Tinder, Vinted, LinkedIn, Facebook finiscono spaventosamente sullo stesso piano, il piano dell’oggettificazione sessuale, a cui il dilagare del porno online negli scorsi anni deve averci abituato. Sembra che a nessuno importi più di tanto, forse non a caso. Questa equiparazione impropria – se da un lato turba per la cinica omologazione e triturazione delle differenze – sembra essere frutto di campagne di marketing che puntavano a raccogliere il maggior numero di utenti possibili, senza pensare di profilarli (dato non cè tempo, non c’è budget, perchè il “grande capo” ha deciso così e chi siamo noi per contraddirlo, visto che ci paga lo stipendio ogni mese?). Stando ad un altro studio un po’ più formalizzato – per quanto questi studi siano stati effettuati su campioni molto ridotti – su un campione di 300 tweet indonesiani è stato rilevato nel 70% dei casi un sentiment (una metrica di intelligenza artificiale che stabilisce quanto sia tossico, violento o aggressivo un qualsiasi testo scritto in rete) negativo. inutile sottolineare che anche qui la molestia era legata alla sessualità, all’aspetto fisico, all’etnia e al genere.
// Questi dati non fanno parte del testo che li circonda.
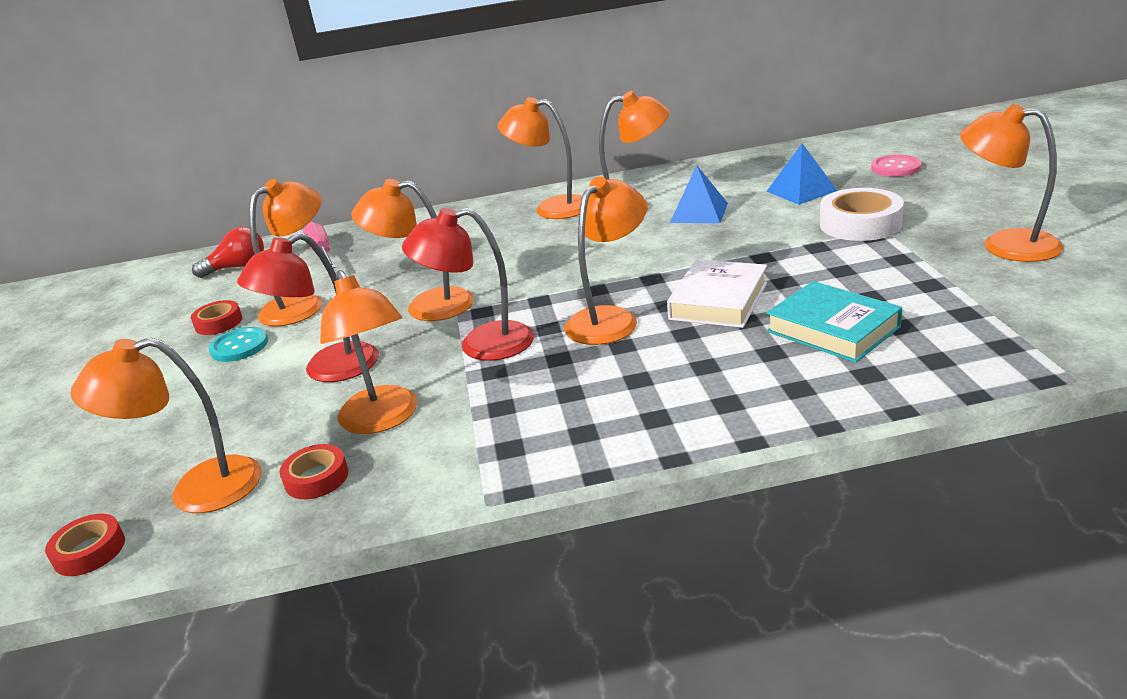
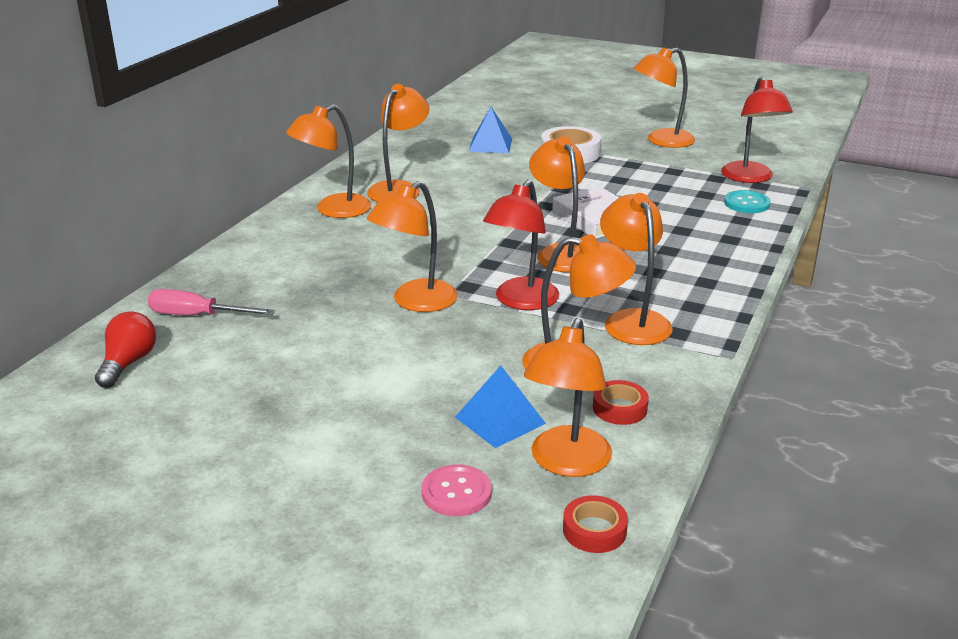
camera: 60 degrees left, 0 degrees up
(218, 323) = (252, 398): red tape -> none
(239, 346) = (329, 397): turquoise button -> turquoise button (746, 203)
(303, 304) = (300, 350): orange lamp -> orange lamp (632, 320)
(328, 370) = (455, 367): red lamp -> red lamp (750, 178)
(699, 212) = (457, 177): blue pyramid -> blue pyramid (499, 420)
(832, 329) = (682, 208): turquoise book -> none
(895, 168) = (514, 116): pink button -> pink button (456, 492)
La sensazione generale che si avverte è che da un lato ci sia un problema di emotività, esasperato dal fatto che molti paesi tra cui l’Italia non si ponga ancora la dovuta attenzione alla salute mentale degli individui. E per quello che ci interessa, come se già non bastasse quanto evidenziato, sembra mancare totalmente la consapevolezza del mezzo che si sta usando. Fin quando per un uomo è normale usare Linkedin o X come se fosse Tinder, per intenderci, è chiaro che c’è un problema di percezione del mezzo e, a mio avviso, perché l’app è diventata un feticcio, una fidanzata virtuale, una espressione di un senso di disperazione lovecraftiana che pervade la terra, a cui siamo semplicemente abituati, senza badarci troppo, limitandoci a fare spallucce quando sentiamo casi del genere, ed emulando (in molti casi) quegli stessi comportamenti nel segreto delle nostre stanze, con gli occhi fissi su uno smartphone. Poi se ci chiederà di vederci sul serio – ovvio – diremo di no, perché il problema è anche la comfort zone che la dimensione digitale ha creato in questi anni.

In definitiva, se uscire dal seminato sembra desiderabile per sfondare quella pericolosa comfort zone, è chiaro che il processo deve essere guidato, forse da una policy personale solida o credibile. Probabilmente bisogna anche disintossicare la realtà dal senso di gamification forzata a cui siamo stati indottrinati da anni di videogame senza senso e pornografia per cui esistono più sottogeneri che video disponibili. La realtà non è un gioco, e viene in mente che non sia un caso il successo dei videogiochi di guerra in un periodo in cui le guerre reali vengono normalizzate, ovviamente guidate dall’ottica liberista e cinica più in voga nella maggioranza.